### WHAT YOU NEED TO DO:
After locating the line with "[906,438,926,455] は -> (607, 296) none" in the records below, print it and every line after it exactly.

[[ DATA RECORDS open ]]

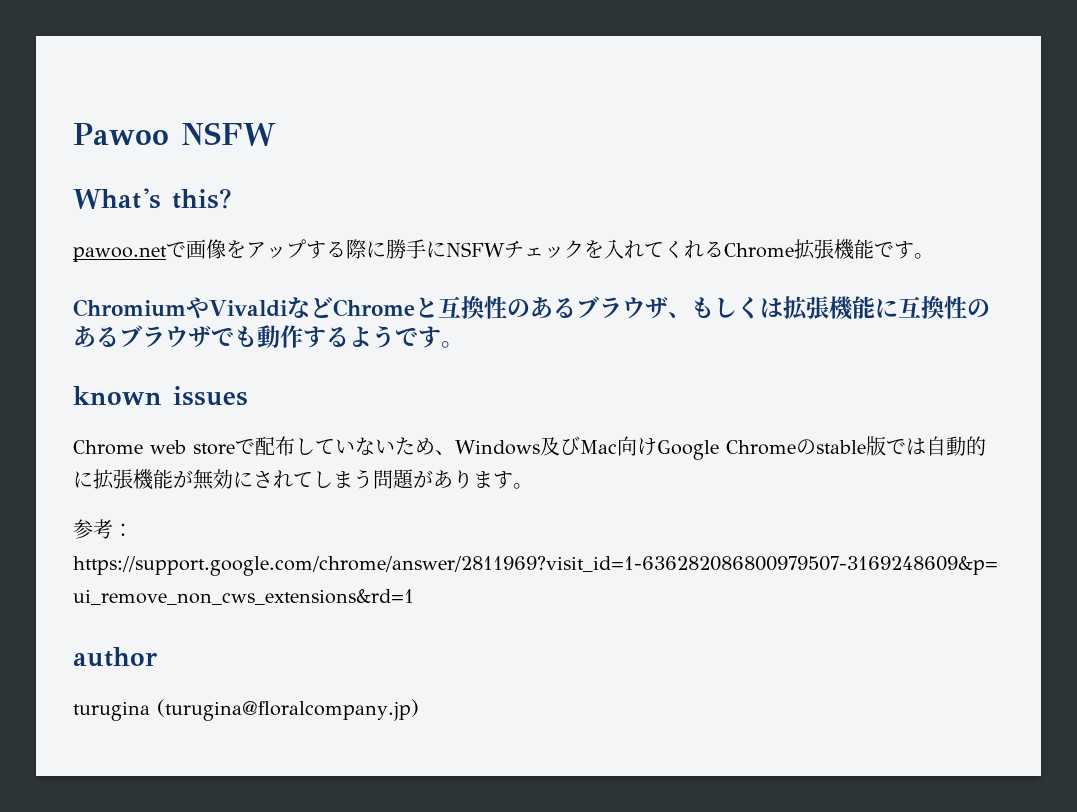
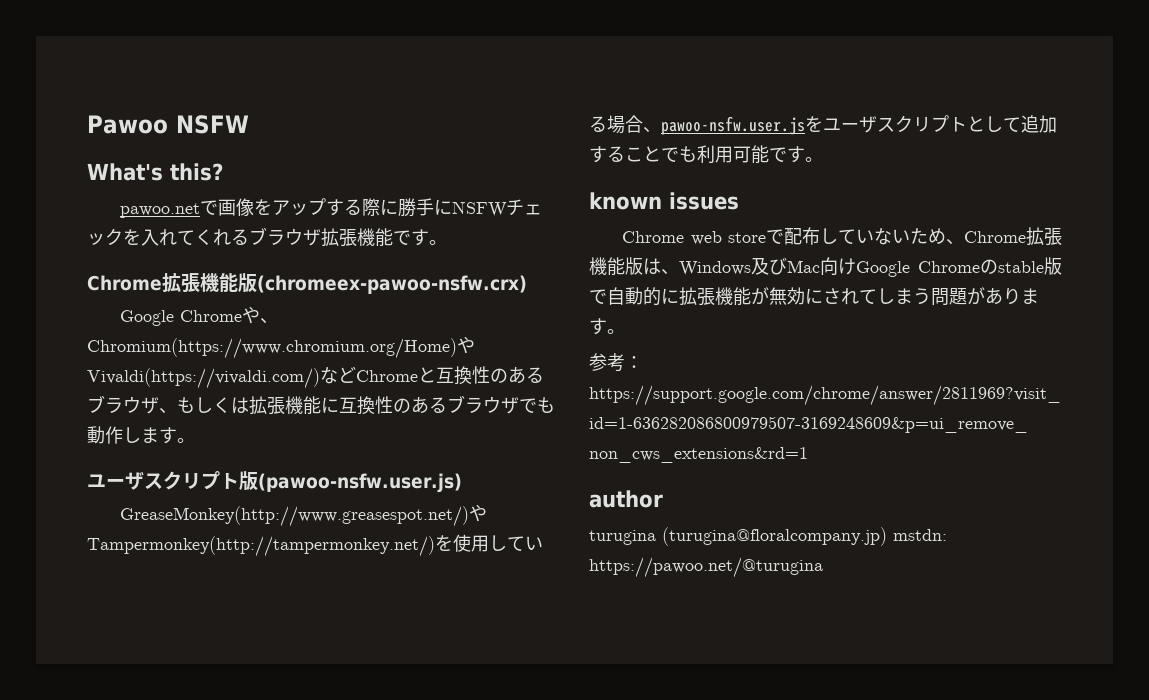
[724,243,794,258] Chrome -> [249,227,321,246] ブラウザ
[73,297,288,319] ChromiumやVivaldi -> [87,273,527,294] [120,306,279,326] [87,336,475,359] [87,368,320,389] Chrome拡張機能版(chromeex-pawoo-nsfw.crx) // Google Chromeや、Chromium(https://www.chromium.org/Home)やVivaldi(https://vivaldi.com/)
[303,325,395,348] するよう -> [123,427,195,444] [87,471,462,493] [120,504,488,527] [87,534,543,557] [589,115,1057,135] [589,145,769,164] します。 // ユーザスクリプト版(pawoo-nsfw.user.js) // GreaseMonkey(http://www.greasespot.net/)やTampermonkey(http://tampermonkey.net/)を使用している場合、pawoo-nsfw.user.jsをユーザスクリプトとして追加することでも利用可能
(455, 452) none -> [964,227,1062,246] [589,257,679,276] Chrome拡張機能版は、
[906,438,926,455] は -> (607, 296) none
(419, 710) none -> [893,529,947,541] [589,557,823,578] mstdn: https://pawoo.net/@turugina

[[ DATA RECORDS closed ]]

### WRITTEN SOLUTION:
[906,438,926,455] は -> (607, 296) none
(419, 710) none -> [893,529,947,541] [589,557,823,578] mstdn: https://pawoo.net/@turugina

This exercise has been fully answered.